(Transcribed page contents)
*** Block opens ***

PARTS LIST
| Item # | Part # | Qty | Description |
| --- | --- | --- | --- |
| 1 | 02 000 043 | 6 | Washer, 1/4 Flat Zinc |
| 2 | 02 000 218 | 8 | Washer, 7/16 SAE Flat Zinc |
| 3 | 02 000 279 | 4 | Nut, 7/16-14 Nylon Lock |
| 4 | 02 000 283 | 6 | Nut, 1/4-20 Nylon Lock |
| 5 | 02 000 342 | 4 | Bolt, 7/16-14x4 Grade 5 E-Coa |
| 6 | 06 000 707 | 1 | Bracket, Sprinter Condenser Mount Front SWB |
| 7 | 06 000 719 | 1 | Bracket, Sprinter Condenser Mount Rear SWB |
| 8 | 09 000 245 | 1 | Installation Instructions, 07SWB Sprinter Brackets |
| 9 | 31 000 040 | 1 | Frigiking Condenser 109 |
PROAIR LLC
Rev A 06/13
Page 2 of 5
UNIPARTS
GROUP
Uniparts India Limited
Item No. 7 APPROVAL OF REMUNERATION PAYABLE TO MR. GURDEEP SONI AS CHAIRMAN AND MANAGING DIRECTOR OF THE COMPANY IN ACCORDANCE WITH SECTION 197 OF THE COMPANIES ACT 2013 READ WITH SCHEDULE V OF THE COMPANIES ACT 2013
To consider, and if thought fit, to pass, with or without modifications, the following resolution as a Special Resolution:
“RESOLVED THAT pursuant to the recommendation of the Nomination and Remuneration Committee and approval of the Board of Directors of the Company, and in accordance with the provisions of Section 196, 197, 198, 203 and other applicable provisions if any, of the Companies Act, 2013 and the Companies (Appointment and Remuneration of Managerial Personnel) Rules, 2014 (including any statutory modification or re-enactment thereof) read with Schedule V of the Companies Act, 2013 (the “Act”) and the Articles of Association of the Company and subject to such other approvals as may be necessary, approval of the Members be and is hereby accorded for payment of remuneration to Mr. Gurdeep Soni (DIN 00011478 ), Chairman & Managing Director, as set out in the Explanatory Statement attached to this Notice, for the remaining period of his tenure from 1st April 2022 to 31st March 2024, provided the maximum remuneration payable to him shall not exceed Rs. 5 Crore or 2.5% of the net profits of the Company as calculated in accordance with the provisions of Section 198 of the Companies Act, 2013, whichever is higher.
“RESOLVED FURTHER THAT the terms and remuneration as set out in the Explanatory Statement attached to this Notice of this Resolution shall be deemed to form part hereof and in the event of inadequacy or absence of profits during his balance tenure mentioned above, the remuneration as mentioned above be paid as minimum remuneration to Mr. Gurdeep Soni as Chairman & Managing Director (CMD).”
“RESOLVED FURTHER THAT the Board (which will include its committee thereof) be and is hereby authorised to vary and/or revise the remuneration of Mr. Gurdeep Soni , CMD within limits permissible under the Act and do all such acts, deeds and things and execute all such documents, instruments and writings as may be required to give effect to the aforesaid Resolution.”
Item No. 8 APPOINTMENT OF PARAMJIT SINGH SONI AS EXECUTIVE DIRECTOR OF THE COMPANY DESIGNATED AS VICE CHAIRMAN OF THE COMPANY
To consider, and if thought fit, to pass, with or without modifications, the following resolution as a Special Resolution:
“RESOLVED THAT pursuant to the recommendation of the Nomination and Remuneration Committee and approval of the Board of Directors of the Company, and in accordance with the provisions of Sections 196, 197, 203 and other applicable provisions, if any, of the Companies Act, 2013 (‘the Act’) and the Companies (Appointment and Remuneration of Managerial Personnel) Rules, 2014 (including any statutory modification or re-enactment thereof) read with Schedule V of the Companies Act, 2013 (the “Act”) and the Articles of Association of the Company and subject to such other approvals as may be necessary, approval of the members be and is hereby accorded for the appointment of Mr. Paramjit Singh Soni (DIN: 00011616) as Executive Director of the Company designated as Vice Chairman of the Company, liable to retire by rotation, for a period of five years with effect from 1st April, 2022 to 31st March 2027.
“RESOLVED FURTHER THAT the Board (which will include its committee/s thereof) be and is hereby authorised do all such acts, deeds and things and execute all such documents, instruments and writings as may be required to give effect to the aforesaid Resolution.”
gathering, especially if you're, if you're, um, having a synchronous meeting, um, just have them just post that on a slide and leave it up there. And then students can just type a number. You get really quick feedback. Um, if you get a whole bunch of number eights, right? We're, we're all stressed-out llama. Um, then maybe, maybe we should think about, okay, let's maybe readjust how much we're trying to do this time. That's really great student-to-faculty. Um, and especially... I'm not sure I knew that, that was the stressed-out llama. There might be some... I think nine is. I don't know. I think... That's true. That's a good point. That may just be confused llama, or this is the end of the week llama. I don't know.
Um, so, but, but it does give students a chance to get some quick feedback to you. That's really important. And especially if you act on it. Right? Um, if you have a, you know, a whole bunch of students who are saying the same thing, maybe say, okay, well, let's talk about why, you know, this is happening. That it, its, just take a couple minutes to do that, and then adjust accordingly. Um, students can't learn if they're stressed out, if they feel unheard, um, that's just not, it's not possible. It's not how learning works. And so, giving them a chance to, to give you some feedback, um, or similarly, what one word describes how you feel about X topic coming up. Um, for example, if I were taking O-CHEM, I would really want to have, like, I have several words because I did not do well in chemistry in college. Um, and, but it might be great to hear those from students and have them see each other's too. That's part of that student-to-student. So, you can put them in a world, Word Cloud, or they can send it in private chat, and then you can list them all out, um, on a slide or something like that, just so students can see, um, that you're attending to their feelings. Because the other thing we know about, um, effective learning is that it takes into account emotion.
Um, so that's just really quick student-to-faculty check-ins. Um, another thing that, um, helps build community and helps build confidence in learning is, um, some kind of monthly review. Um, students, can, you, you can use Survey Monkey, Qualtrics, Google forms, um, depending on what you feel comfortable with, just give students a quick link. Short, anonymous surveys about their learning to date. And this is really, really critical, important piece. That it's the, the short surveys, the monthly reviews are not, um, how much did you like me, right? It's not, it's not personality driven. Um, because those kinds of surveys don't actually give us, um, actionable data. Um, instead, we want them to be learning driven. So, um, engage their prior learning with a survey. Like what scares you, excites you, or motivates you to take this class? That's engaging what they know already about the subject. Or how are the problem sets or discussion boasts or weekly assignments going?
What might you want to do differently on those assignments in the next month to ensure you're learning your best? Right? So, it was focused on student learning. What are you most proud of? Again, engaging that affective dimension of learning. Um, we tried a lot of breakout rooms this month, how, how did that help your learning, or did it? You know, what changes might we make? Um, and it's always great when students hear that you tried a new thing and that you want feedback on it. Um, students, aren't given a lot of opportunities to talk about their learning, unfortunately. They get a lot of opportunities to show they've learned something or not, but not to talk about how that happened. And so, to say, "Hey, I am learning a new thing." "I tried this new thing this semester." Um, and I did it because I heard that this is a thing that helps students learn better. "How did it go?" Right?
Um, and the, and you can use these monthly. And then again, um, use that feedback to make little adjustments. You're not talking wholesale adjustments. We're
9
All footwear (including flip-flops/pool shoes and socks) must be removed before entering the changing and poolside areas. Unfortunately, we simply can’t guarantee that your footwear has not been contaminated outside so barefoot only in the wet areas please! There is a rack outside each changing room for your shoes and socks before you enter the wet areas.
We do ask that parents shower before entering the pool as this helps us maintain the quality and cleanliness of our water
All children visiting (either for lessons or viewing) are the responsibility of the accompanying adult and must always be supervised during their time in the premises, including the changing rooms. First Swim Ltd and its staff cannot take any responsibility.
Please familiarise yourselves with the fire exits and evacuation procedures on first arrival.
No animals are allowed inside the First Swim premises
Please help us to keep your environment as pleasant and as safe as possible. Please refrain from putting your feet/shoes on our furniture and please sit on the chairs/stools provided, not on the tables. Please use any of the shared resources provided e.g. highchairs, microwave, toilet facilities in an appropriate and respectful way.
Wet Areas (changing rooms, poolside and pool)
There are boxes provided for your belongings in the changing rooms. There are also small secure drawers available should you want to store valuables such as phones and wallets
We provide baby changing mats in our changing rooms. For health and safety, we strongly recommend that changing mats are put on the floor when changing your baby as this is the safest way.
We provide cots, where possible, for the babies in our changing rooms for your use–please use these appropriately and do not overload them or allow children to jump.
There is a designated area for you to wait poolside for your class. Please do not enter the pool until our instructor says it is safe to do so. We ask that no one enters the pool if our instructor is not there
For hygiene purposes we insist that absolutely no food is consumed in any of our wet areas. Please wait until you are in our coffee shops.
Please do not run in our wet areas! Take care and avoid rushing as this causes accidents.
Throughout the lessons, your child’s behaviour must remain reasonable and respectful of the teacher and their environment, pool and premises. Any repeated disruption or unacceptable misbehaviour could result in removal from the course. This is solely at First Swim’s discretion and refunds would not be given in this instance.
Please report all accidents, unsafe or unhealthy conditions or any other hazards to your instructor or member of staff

*** Block closes ***

Work to complete -
Exact duplication is required for the lines above, from the line that contains "There are boxes" to the line that contains "We provide baby", inclusive; omit all others.

Written answer -
There are boxes provided for your belongings in the changing rooms. There are also small secure drawers available should you want to store valuables such as phones and wallets
We provide baby changing mats in our changing rooms. For health and safety, we strongly recommend that changing mats are put on the floor when changing your baby as this is the safest way.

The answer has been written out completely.